If you started with like a half an ounce of water or something like that, then how long do you think it would be?
It was like at 10 years it would like be damp a little maybe.
And at like 40 years there'd be some puddles.
And at 60 years, there would be like four feet of water.
And at 70 years, all of the gain is in the last five years.
And then it would be full.
And that's what's happening right now.
We have so much information that it's doubling up so fast.
God only knows when your daughter and Jay's daughter are...
21, what in the world is going to be going on?
Because if you take everything we know now and double it up four times between now and then, we won't even recognize the world.
And so that's the positive, the ability to—and it's going to be in medicine and diagnostics and all that sort of stuff.
Now, how we're going to pay for all these people that live to 150, I don't know.
But that's the positive, and the negative is what we've talked about.
Bullied to death, and the predators on the internet, and the scams, and all that kind of stuff.
Predators used to be the guy in the raincoat standing by the schoolyard.
Hey, little kid, you want some candy?
Now, they're in the chat rooms.
We don't even know what they call those anymore.
They're wherever the kids go, and they've learned their patterns, and they know what their favorite What songs are, what their favorite interests are, what their jargon is.
They can mimic a 14-year-old just as well as anything and they prey upon them.
That's the downside.
And the fact that they post pictures and stuff that are there forever.
And you tell them and tell them and tell them and they still You know, that predator will steal a picture off the dark net of some 14-year-old guy and send it to the girl, and the girl reciprocates.

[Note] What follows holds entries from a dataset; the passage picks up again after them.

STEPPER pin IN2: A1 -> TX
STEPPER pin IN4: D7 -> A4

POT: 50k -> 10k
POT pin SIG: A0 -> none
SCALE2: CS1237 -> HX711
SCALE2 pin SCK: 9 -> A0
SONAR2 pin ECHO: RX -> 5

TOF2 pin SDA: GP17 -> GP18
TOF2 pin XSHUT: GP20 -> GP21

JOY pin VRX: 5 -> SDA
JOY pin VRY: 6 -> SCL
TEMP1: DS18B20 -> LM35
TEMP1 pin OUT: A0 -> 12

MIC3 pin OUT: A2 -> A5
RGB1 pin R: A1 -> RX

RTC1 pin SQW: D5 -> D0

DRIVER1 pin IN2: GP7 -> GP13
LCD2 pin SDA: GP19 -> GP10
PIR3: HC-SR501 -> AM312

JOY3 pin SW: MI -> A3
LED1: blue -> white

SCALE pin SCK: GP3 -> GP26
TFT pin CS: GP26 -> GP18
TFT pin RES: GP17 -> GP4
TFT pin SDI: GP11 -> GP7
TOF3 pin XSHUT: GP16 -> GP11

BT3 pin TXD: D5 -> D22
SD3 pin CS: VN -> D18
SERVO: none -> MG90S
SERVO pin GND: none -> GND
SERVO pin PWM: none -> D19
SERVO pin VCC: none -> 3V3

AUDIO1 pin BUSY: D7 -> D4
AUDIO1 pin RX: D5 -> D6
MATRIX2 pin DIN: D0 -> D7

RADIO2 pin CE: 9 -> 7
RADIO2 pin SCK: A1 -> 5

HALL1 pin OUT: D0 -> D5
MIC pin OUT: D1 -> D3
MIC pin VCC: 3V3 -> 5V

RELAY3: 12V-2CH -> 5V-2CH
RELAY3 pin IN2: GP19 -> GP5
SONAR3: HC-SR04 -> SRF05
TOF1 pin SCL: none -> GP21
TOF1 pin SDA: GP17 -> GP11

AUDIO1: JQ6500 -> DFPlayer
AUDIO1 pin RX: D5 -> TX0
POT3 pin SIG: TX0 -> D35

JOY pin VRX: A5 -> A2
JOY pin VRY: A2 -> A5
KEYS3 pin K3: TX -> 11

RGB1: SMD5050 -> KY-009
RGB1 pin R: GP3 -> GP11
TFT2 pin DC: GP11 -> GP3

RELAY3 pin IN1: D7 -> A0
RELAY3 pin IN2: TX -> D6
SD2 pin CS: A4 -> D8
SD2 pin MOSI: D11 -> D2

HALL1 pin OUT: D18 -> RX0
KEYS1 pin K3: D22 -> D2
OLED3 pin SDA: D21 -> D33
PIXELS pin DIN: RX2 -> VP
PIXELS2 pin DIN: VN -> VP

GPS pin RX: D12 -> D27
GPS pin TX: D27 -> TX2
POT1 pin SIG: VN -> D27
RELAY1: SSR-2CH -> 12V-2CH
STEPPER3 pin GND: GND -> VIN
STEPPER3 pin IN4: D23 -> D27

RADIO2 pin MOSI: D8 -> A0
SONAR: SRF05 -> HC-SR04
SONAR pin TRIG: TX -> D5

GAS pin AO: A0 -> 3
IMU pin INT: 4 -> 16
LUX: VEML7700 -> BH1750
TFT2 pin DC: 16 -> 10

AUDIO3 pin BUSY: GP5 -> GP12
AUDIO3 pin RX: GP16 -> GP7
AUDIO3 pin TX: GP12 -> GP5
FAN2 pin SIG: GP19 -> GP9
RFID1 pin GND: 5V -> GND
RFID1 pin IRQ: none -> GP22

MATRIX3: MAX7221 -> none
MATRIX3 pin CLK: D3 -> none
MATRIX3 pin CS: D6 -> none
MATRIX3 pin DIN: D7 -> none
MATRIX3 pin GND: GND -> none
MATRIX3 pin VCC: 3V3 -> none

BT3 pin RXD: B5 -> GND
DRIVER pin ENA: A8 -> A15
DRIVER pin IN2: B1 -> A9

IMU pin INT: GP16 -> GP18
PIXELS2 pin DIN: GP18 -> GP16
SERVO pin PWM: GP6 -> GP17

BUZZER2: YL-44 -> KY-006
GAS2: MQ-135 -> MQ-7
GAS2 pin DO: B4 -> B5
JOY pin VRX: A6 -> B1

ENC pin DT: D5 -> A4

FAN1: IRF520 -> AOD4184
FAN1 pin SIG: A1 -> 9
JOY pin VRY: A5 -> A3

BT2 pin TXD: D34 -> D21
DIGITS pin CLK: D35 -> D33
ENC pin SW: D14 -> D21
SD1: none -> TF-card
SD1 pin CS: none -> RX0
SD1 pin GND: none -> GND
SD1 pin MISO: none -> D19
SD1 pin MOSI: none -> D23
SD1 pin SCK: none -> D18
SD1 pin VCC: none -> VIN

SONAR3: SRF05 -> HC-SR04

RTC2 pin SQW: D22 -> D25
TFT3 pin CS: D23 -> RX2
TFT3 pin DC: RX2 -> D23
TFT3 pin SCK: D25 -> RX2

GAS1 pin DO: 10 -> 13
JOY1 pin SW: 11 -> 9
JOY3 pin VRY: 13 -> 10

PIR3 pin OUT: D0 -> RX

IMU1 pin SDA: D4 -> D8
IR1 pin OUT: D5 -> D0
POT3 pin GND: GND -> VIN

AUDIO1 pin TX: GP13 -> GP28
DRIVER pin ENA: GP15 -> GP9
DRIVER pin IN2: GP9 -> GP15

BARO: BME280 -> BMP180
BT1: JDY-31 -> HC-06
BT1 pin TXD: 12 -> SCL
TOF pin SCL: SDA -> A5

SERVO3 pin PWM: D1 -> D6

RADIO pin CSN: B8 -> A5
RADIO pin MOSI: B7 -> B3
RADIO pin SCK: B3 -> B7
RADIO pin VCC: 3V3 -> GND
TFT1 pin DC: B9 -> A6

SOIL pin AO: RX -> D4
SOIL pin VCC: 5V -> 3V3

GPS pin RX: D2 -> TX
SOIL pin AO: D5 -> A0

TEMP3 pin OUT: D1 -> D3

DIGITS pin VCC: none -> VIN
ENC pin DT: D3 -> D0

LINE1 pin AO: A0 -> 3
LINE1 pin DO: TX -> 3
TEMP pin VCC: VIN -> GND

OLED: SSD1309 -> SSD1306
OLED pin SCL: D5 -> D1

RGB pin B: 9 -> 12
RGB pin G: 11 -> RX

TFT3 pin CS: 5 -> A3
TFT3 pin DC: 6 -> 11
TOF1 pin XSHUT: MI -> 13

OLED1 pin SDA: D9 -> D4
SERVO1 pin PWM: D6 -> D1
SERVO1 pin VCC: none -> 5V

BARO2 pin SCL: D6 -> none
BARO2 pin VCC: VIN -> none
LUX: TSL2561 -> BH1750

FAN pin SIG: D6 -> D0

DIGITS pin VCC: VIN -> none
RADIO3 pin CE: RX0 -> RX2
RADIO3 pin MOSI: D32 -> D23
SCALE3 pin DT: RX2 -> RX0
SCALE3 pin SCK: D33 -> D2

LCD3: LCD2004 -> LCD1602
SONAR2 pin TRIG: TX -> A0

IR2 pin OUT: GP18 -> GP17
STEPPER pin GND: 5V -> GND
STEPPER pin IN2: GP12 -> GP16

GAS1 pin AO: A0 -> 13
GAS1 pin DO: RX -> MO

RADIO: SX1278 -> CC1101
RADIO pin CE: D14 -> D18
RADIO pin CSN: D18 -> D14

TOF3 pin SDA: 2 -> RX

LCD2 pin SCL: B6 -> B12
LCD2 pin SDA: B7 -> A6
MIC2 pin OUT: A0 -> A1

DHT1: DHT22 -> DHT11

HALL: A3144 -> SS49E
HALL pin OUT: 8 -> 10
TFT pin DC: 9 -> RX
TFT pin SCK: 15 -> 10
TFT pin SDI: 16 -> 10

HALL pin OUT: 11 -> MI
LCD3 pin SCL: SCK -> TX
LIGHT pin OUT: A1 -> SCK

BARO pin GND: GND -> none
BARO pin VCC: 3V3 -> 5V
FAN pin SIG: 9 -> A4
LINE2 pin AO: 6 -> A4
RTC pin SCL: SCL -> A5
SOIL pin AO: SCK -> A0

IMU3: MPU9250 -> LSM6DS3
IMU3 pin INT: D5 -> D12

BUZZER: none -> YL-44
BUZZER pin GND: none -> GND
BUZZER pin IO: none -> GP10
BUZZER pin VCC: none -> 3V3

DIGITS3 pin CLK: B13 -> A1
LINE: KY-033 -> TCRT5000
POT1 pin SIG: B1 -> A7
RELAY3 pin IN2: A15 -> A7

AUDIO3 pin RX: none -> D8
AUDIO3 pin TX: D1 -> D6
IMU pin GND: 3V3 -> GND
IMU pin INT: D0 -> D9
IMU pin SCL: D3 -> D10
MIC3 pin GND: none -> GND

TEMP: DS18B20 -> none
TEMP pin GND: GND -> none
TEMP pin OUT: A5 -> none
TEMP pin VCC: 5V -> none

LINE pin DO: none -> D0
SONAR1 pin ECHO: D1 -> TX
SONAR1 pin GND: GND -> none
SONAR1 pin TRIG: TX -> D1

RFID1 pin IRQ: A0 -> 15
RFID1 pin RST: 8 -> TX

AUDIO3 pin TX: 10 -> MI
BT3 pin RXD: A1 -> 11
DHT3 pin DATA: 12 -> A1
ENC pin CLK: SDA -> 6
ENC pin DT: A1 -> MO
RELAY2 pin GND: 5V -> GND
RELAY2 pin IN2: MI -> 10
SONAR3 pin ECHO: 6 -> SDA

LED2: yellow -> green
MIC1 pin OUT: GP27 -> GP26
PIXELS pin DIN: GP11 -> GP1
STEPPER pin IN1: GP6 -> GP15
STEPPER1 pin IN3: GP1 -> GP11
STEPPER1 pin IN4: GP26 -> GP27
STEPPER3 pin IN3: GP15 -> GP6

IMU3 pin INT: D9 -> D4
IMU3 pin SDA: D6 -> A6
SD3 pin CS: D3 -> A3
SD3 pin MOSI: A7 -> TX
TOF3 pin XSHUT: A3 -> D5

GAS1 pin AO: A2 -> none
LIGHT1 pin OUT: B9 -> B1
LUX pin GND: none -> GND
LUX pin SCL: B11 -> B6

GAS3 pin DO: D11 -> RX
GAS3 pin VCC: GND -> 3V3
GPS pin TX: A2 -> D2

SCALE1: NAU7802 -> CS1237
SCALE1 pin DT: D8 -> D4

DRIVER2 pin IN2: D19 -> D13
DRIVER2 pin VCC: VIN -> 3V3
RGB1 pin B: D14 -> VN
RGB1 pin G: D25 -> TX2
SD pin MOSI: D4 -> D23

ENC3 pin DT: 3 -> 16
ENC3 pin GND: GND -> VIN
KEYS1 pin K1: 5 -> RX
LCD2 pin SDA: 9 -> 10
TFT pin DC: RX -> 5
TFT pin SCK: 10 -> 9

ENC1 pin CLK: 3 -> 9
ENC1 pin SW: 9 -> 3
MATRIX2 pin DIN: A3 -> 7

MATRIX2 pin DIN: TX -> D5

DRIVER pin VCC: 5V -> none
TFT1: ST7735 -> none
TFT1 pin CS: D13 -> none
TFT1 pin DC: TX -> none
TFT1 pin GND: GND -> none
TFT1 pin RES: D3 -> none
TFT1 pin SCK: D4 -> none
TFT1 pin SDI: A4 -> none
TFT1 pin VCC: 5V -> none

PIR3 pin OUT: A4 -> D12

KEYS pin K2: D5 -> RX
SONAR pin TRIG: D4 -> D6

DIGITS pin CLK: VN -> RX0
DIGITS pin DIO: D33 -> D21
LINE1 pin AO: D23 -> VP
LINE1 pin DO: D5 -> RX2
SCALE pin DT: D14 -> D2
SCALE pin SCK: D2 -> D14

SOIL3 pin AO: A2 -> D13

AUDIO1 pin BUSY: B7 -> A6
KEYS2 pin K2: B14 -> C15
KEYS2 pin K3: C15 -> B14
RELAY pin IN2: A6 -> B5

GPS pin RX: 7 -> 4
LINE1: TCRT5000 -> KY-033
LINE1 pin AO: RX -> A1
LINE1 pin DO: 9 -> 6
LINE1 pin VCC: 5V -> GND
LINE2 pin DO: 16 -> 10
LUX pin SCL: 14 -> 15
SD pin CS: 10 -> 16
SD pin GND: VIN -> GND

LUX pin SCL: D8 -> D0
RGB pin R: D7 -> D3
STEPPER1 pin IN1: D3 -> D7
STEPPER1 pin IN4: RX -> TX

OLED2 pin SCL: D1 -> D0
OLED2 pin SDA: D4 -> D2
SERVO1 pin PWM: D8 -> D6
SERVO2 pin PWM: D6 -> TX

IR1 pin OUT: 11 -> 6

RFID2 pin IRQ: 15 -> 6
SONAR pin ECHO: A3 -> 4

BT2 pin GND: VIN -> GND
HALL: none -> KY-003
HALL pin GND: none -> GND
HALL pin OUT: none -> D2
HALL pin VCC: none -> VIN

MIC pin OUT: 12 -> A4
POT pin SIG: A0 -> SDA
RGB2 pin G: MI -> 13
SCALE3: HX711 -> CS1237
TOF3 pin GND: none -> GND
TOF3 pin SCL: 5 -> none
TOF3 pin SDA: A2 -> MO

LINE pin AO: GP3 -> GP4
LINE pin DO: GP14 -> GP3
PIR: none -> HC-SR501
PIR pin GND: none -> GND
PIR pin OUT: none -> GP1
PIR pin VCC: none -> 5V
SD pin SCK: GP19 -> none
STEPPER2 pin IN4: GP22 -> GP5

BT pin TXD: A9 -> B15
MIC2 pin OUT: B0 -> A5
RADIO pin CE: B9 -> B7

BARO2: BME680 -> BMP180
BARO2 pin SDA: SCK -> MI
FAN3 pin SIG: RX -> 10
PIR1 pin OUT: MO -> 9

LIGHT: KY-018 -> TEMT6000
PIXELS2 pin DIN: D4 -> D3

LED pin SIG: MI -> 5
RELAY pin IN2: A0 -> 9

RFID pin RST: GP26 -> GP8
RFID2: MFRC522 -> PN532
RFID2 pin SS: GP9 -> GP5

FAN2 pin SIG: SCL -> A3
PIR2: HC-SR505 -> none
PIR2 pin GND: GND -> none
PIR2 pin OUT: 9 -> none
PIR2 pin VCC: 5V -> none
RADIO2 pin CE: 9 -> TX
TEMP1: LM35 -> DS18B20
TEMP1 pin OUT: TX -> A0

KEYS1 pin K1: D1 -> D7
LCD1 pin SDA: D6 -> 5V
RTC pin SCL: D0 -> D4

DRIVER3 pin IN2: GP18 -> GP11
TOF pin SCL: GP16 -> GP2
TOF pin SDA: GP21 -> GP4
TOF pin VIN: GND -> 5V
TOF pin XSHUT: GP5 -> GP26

Now he's got that, and now they do sextortion and say, you do more, or I'll show this to all your family.
The downside is horrific.
So that's the biggest—technology and the Internet's the biggest change.
Well, hopefully to encourage people to do what we're talking about here and actually communicate and exchange ideas and not just insult each other and keyboard bully.
You know, I just hope people take away from what we're talking about what you said in the beginning without having to have some catastrophic nuclear strike or something.
We are all in this together.
And we need to remember that.
And I remember I was born and raised a Baptist and then I switched later in life to a different religion.
But this pastor used to talk about How, you know, God talks to him and all that stuff.
And I remember I was like 12 years old and I said, oh, he never talked to me.
And he said, well, you better listen really hard or he might do something to get your attention.
And I thought, oh, shit.
I want to really start listening so he doesn't have to do something dramatic to get my attention.
I really hope we wake up before something happens to really get our attention to remind us that we are all Americans.
Do we need to get shock therapy or can we all just say, you know what, enough's enough and too much is too much.